До вскрытья нанесенной из зарамья
Обиды-раны, первой от него
И не последней, не смертельной будто, -
Но не зажившей, если, влипнув круто,
Я через тридцать лет чуть-чуть того:
Из яви не вперед бегу, не выход
Ищу, а (у кота глаза навыкат!)
Спешу назад - ко входу в детский сад,
Где в день ухода хана с сего света
Стоит вокруг вот этого портрета
Нас человек до сотни поросят.
В порядке оказанья некой чести
К нам даже прислан фотокорр "Известий",
Чтоб нашу скорбь и плачь предать векам.
Узрел меня; "Фотогеничный мальчик!
Жаль, что не плачет". "Он сейчас заплачет!" -
Отвесила мне нянька по щекам.
И я заплакал - случай крайне редкий
Со мной до некой будущей отметки
С небезызвестной цифрой тридцать три,
Когда из дома выгнан и с работы,
Рыдал я, как в немом кино банкроты,
Как я и сам в "Известиях" в те дни.
До дыр истерли с этой фоткой номер!
Так я родился, ибо Сталин помер -
Для общества, для мира - на века -
Для близких и далеких, для планеты.
Тираны мрут - рождаются поэты,
И отродясь у них горит щека...
Как, например, сейчас - а эти слезы
Спиши на ностальгические грезы,
А хоть и не на них - и грех, да свят,
Ведь за дверьми залязгали железки!
Сначала я рванул за занавески,
Но тут же - под рояль в чехле до пят.
"Скажи спасибо, - раздалось в прихожей, -
Что стаж и пилотаж имел хороший!
Война плодила вдов и нас, воров.
Я был карманник, а братан - домушник.
Я брал за помощь трюльник или двушник -
И на аккордеон скопил улов..."
Я глянул в мандраже из-под рояля -
Перед роялем в комнате стояли:
Восточный дед и звездолобый кот,
Жлоб средних лет в кроссовках от "Данлопа"

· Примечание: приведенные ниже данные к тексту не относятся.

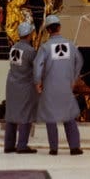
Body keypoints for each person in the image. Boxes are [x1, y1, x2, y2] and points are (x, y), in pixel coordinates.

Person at [34, 14, 83, 155]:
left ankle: (53, 148)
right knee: (69, 116)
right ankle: (74, 147)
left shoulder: (45, 47)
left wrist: (37, 82)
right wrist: (73, 79)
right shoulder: (71, 45)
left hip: (50, 88)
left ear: (48, 30)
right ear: (59, 27)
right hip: (66, 87)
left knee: (51, 118)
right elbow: (79, 61)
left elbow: (38, 66)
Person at [4, 21, 38, 154]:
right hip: (24, 86)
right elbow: (37, 68)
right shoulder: (30, 51)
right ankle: (22, 145)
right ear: (29, 34)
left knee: (11, 114)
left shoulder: (13, 48)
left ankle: (8, 145)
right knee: (25, 114)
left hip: (12, 84)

И некто явно западнее Чопа:
Галл? Англосакс? Варяг? Германец? Гот?
Кроссмен взревел: "Склероз стал просто жутким!
Прошу: месье Ляком, месье Анчуткин!
Месье Ляком, взгляните: стиль "террор".
"Как стиль "террор"?!" - воскликнул галл с акцентом.
"А так: ля ви финита - и моментом
В продажу шли костюмы и декор!"
"Как это - здесь?!" - раздался писк француза,
"А он - Герой Советского Союза!
Был снайпером. И охранял вождя!
Таким, как он, обязана Победа.
"В охране по раненью", - голос деда
И галлово "чин-чин" чуть погодя,
И снова дед: "А вы зачем в России?"
Ответно в титаническом усилье
Галл излагал на русском чуть ни час,
Что он обойщик, с шелком или ситцем
Работает, по миру колбасится -
Туда, откуда получил заказ.
Весь прошлый год он ангаже к Совдепам -
И обивает ситцем (чаще крепом
И реже шелком) - здесь вошел в престиж,
Учебник языка освоил бойко,
Особенно слова "плевать", "попойка",
Девиз "Красиво жить не запретишь!"
И в этот раз заказ был из Союза -
Мсье композитор и, как видно, муза
Шелк выбрали с мотивом "Ма шери"
Из тюильрийских спальных интерьеров.
На что хозяин хмыкнул: "Купчик херов...
Кроссмен отбрил спокойно: "Есть - бери".
И снова дух закуски с водкой жалит,
И кот звездой во лбу по верху шарит,
Косеет тройка - я от страха пьян,
В ней вдруг провидя сходство с "чрезвычайной".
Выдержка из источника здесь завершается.